Un violinista en el subte, por Miguel Vitagliano

Si hay un furor que parece inagotable en el mundo contemporáneo es la pasión por la entomología. Todos somos entomólogos y los insectos siempre son los otros. Lo primero garantiza lo segundo. El desarrollo tecnológico hace más efectiva la observación y la experimentación. Hay cámaras en las calles, en los negocios, en las escuelas, en los bares y lugares de esparcimiento, en los medios de transporte, en las casas, en todas partes con tal de observar, detectar y protegernos de la amenaza de perversos aguijones venenosos. Y nadie está exento de despertar una mañana convertido en un espantoso insecto.
    Lo ocurrido la mañana del viernes 12 de enero de 2007, en hora pico, en una estación de subte de la ciudad de Washington, podría ser leído también de ese modo: una cámara oculta registró las reacciones de los transeúntes que pasaban delante de un violinista que estaba interpretando la “chacona” de la Partita n°2 en Re menor de J.S.Bach. El experimento fue organizado por The Washington Post y el músico convocado era Joshua Bell (EE.UU., 1967). Se buscaba comprobar si la gente podría detenerse un instante a disfrutar de “la belleza”, si esa intervención musical era capaz de modificar en algo el ritmo vertiginoso del comienzo de la jornada. El diario español El País (9-4-2007) celebró la experiencia realizada con una nota titulada “La belleza pasa desapercibida”. Días antes de ese viernes, Joshua Bell había interpretado en el Boston Symphony Hall a sala llena algunas piezas del repertorio que tocaría en el subte con su Stradivarius de 1713. El director de la Orquesta Nacional de EE.UU, Leonard Slatkin, consultado en los días previos sobre la experiencia, arriesgó que aproximadamente un 10% de las transeúntes se detendrían a disfrutar de la música. Joshua Belle interpretó su repertorio durante 43 minutos; los transeúntes fueron 1070; 27 le dieron alguna moneda (sumó en total 32 dólares), y sólo uno se detuvo a escucharlo. Los datos, por más secos que parezcan, siempre están cargados de intenciones.
    Joshua Bell comentó después que lo que más lo sorprendió fue no oír aplausos al terminar cada pieza. Una sorpresa más que comprensible, su trabajo quedaba incompleto sin esa intervención del público. Ese aspecto fundamental, sin embargo, era lo que la experiencia había decidido dejar de lado. Joshua Bell estaba habituado a interpretar su música para un público, y el público se define por la elección de querer compartir una situación y un lugar; los transeúntes también estaban habituados a su rutina, querían llegar a tiempo a donde iban, no habían elegido ser público. El músico y los transeúntes actuaban al ritmo de sus propias rutinas.
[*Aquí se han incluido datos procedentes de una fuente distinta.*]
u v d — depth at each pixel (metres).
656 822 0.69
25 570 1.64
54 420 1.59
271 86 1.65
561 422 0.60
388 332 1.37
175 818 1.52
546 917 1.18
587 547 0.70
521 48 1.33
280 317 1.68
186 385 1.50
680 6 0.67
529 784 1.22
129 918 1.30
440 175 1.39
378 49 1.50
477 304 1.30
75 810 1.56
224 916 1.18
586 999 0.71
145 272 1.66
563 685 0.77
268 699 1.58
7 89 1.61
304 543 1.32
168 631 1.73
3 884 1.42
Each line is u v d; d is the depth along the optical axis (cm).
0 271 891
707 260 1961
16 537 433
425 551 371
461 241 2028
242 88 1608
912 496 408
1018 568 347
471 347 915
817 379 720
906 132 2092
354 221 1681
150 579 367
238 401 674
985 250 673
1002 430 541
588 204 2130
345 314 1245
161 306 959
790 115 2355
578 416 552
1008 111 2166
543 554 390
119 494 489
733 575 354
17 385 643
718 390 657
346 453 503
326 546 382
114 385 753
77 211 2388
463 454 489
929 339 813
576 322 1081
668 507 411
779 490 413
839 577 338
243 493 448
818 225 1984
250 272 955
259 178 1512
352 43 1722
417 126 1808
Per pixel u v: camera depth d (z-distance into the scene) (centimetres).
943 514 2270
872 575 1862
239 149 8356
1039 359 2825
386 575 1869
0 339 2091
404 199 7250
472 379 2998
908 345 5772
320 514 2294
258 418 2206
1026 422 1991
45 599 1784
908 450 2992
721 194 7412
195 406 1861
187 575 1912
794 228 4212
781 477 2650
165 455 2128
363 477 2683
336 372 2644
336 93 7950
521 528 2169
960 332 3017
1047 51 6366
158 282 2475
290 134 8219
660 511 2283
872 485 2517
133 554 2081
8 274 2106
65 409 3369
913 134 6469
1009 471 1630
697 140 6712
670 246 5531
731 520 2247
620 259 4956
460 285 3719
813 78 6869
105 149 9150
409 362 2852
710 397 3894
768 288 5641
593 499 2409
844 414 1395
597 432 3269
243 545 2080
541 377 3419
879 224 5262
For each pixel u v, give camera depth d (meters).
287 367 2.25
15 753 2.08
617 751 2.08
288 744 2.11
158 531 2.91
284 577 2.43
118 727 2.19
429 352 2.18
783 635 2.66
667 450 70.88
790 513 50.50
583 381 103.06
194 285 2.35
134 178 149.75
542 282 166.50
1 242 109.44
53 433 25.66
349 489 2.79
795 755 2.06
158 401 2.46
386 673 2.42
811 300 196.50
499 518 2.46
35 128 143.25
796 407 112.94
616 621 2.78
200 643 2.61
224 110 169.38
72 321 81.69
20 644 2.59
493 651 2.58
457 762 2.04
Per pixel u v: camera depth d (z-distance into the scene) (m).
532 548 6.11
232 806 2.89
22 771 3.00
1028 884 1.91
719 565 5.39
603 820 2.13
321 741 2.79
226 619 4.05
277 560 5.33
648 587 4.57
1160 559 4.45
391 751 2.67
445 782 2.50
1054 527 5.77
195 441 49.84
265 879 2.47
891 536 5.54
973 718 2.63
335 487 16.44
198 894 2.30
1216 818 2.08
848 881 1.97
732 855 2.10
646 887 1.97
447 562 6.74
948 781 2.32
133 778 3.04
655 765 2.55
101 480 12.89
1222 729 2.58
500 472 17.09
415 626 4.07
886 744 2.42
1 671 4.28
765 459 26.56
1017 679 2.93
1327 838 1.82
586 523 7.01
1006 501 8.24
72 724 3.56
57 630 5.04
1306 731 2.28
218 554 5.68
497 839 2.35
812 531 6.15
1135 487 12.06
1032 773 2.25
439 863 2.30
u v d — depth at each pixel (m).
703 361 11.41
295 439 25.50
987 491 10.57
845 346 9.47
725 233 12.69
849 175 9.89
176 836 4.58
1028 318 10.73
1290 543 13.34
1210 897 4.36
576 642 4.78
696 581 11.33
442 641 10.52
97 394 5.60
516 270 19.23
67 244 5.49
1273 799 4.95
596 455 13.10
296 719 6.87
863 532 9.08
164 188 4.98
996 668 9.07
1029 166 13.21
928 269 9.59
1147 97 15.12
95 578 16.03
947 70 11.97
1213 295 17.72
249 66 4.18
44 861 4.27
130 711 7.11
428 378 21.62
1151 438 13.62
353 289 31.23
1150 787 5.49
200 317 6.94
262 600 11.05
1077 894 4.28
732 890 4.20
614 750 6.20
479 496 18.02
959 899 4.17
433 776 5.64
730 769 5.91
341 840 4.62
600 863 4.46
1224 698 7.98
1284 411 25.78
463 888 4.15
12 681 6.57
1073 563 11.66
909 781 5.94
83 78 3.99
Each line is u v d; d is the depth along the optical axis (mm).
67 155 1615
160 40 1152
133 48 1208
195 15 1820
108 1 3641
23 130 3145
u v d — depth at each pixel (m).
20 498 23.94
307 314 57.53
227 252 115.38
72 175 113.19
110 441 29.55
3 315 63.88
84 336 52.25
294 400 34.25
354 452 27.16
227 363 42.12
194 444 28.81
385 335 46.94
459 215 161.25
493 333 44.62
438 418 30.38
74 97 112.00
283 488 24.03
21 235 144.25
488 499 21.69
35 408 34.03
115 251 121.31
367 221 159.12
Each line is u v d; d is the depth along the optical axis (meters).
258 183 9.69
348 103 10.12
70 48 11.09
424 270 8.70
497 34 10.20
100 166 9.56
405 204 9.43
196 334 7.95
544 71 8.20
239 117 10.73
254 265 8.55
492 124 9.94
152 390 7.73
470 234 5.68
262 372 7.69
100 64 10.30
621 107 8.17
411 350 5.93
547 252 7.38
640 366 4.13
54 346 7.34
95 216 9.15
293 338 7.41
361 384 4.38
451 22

    La experiencia terminaba por demostrar lo que quiso desde un principio: negar el valor del público. Y con énfasis: porque negaba al público –lo indiferenciaba- al mismo tiempo que decía celebrarlo. Reproducía un concepto de arte bastante insostenible teniendo en cuenta los cambios perceptivos del XX; es decir, el arte como un valor puro y residente en el objeto, no como un valor construido en un diálogo con el público y que no deja de reclamar nuevos intérpretes para no coagularse. Un arte ajeno a los asuntos de la hipnosis, una música que no calma a las fieras ni hace que los insectos queden suspendidos en el aire sin importar siquiera si es el día o la noche.